- Ipogun- Ayo Location within Nigeria
- Coordinates: 7°18′53″N 5°04′48″E﻿ / ﻿7.31472°N 5.08000°E
- Country: Nigeria
- State: Ondo
- Local Government Area: Ifedore
- Established: 15 century

Government
- • Obas: Adapogun
- Time zone: UTC+1 (WAT)

= Ipogun =

Ipogun-Ayo is a town in Ifedore local government of Ondo State. Ipogun-Ayo is well known for her rich and preserved culture, academics, agriculture and tourism. Ipogun-Ayo is about 17 km from Akure (Ondo state capital), and has Ilara-mokin, Ibule-Soro, Ita-Oniyan, igbara-Oke and Ile-Oluji as neighbouring towns.

Ipogun people trace their origin to Ile-Oluji where they were said to have migrated from because of some feud about a chieftaincy title. Some high chiefs like Odopetu, Elemo, Aro, Ojomu, Owaporu (Native Defence Chief), Elegiri (Native Police Chief) and few others led their families and supporters to migrate out of Ile-Oluji.
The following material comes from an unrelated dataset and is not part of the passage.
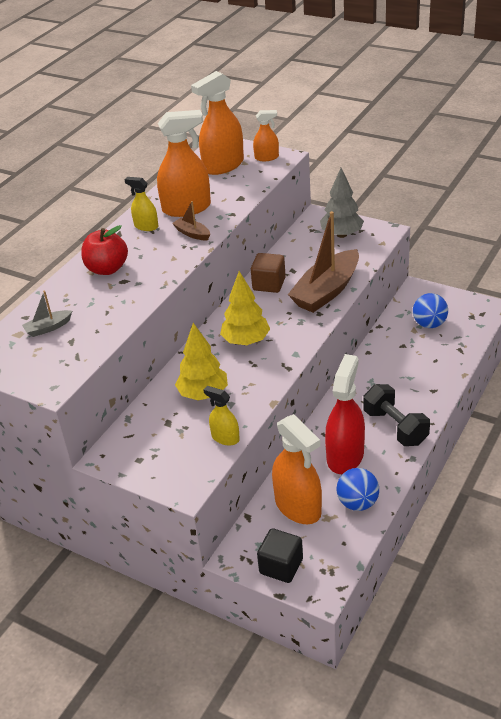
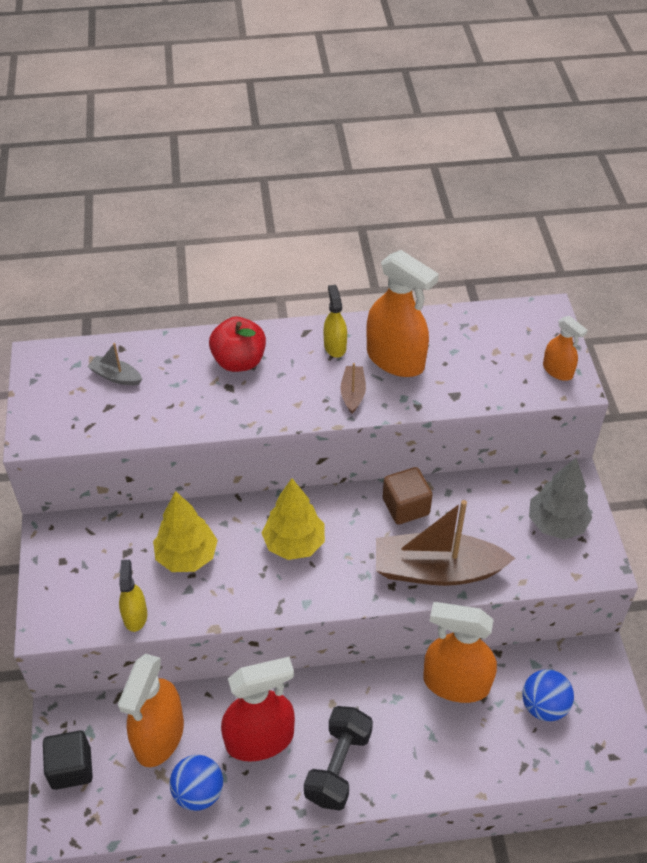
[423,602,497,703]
Getting to Akure area, they went to the then Deji of Akure to pay homage and the Kabiyesi released his first son (prince) to go with them and be their king. So, right from the beginning, Ipogun town has always be governed by a full king.
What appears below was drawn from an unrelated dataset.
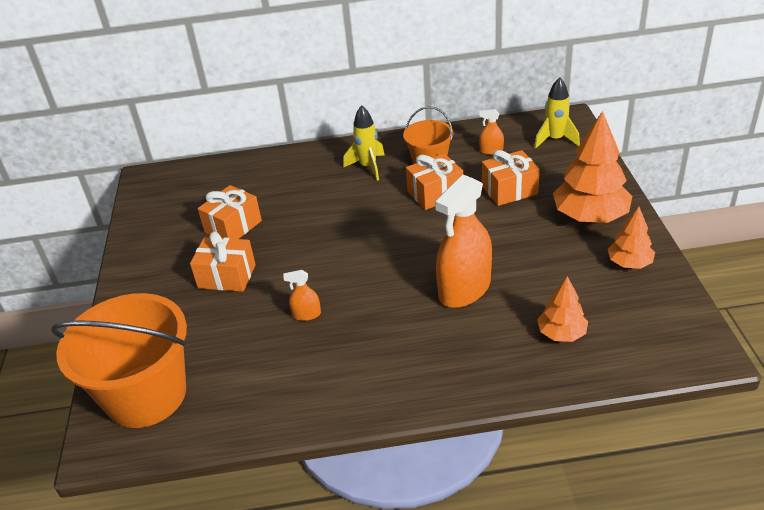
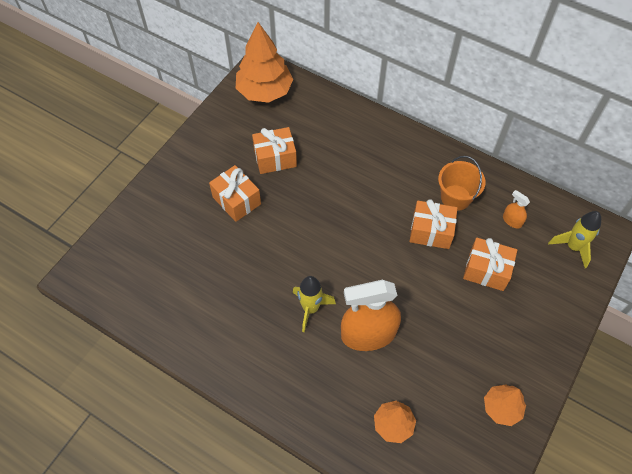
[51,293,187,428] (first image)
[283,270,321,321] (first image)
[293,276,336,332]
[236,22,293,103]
The people of the town are dominantly farmers but they also send their wards to schools. There are four primary schools (St Jude’s Primary School, St Peter’s Primary School, Muslim Primary School and CAC Primary School) and one secondary school (Ayo Grammar School) in the town. The town are predominantly traditional worshippers but as far back as 1883, the Church Missionary Society brought Anglicanism to the town and founded St Jude’s Anglican Church which today is an Archdeaconry headquarters in Akure Diocese. Today, there are many other churches in the town - St Peter’s Catholic Church, Arulefela Memorial Anglican Church, Christ Apostolic Church, The Redeemed Christian Church of God and so on.

The Oba of town is called Adapogun of Ipogun and he is always in charge of the town and the suburb villages. The current Oba is His Royal Highness Oba Rapheal Ojo who was enthroned in the year 2000.